● **Text passage**:
-- -- --
I’m Conscious, are You?
Consciousness remains one of the great mysteries: difficult to define, hard to explain and almost impossible to prove. We have come come to understand a lot more about the brain, but are we any closer to understanding consciousness?
I Think, Therefore…
I’m conscious. At least I think I am. I am aware of existing in my office in front of my computer. I can feel the chair underneath me and smell the coffee in the mug on the table beside the keyboard. There is the gentle sound of birdsong coming from outside the window. I am aware that I am thinking of the words to use as I type them and the mistakes that I have to correct. I can remember what I had for breakfast and the dreams I had last night. I look forward to taking the dog out for a walk.
Count the number of times “I” was used in the above paragraph. Everything about my consciousness relates directly to me. I exist in this present time. I feel, see, hear, smell and taste. Consciousness seems to be a uniquely subjective experience.
-- -- --
[Source data]
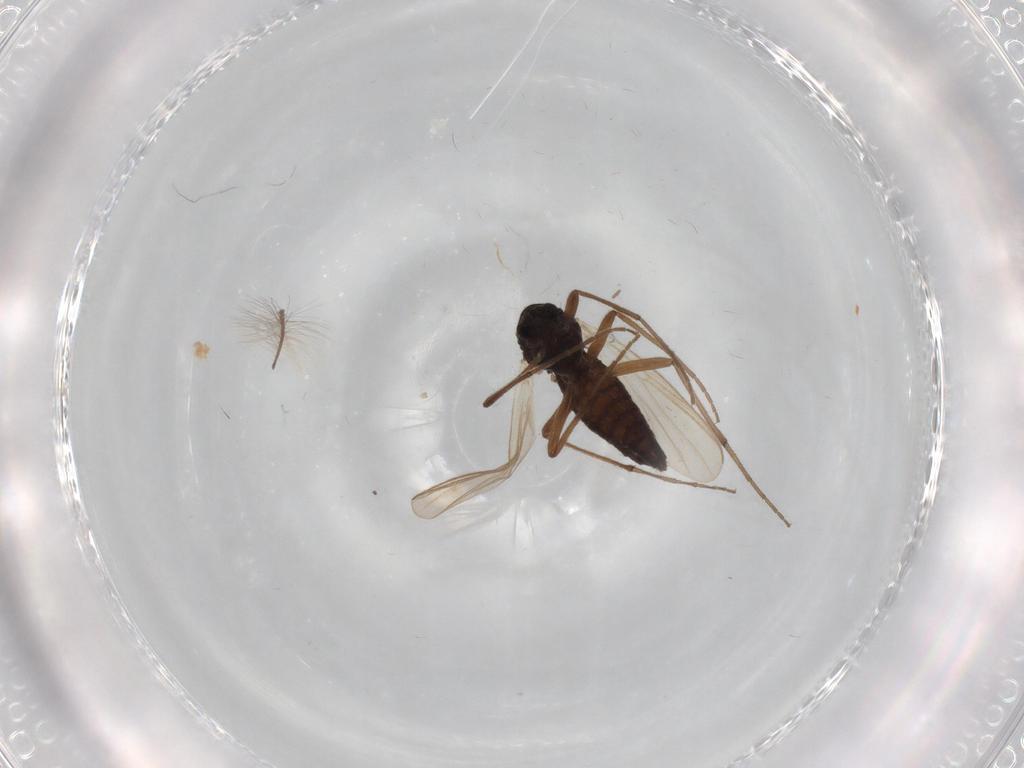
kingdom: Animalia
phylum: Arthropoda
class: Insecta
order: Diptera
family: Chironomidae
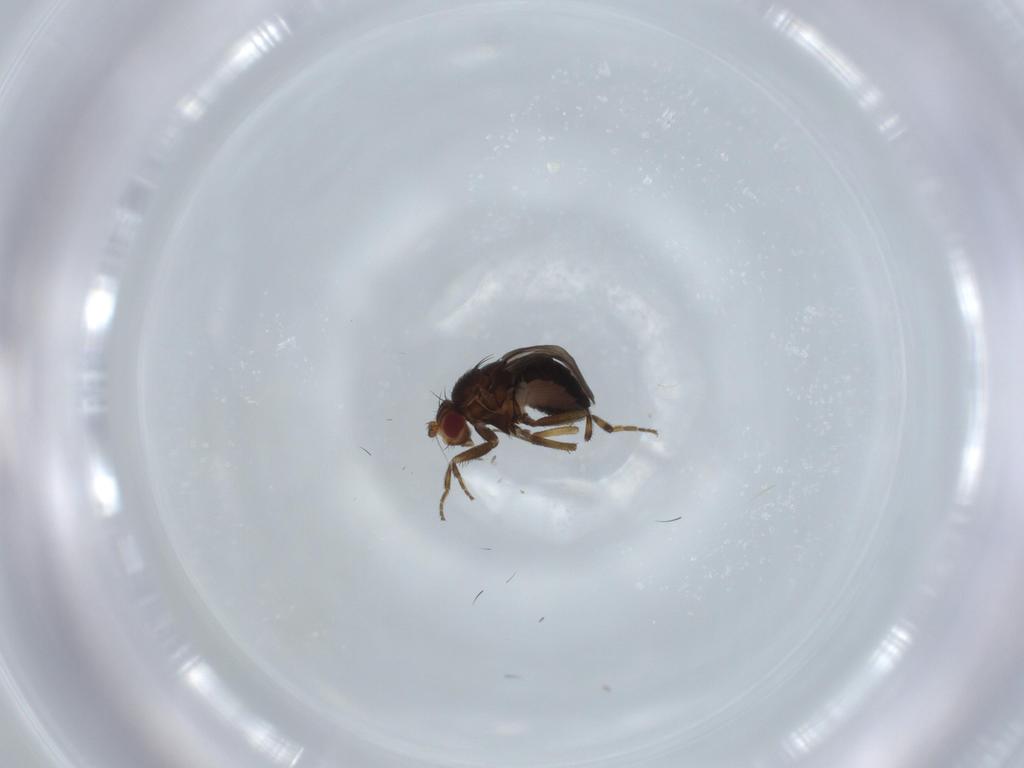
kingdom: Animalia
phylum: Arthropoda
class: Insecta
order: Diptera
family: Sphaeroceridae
-- -- --
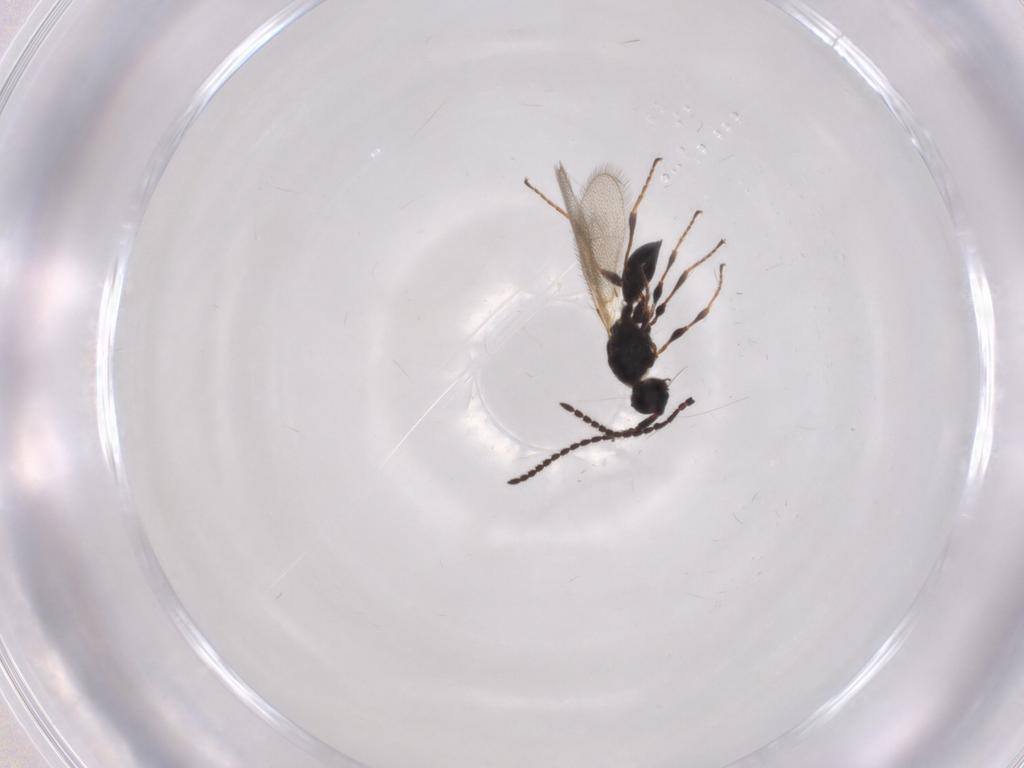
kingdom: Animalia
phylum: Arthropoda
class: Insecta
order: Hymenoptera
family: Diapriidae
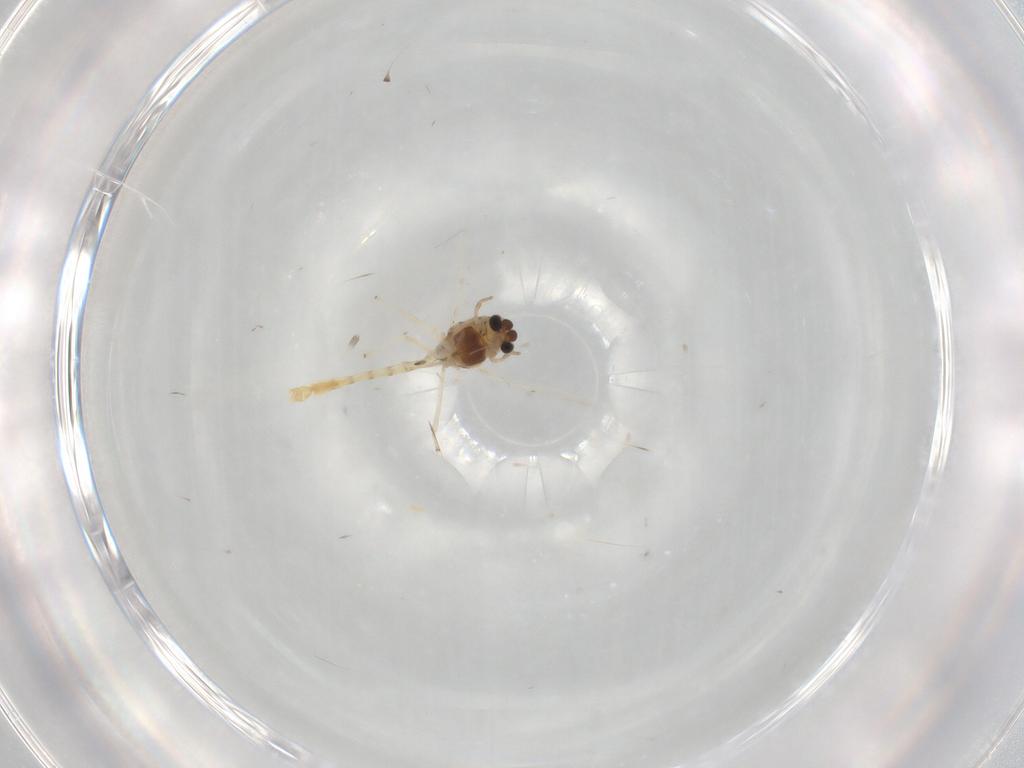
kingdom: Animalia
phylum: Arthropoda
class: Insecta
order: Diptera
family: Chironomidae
-- -- --
● **Work instructions**:
Answer these questions from the passage on consciousness above.
(a) Which three difficulties in dealing with consciousness does the opening name?
(b) What sound does the writer hear coming from outside the window?
(c) How does the final sentence describe consciousness?

● **Full output**:
(a) It is difficult to define, hard to explain and almost impossible to prove.
(b) The gentle sound of birdsong.
(c) As a uniquely subjective experience.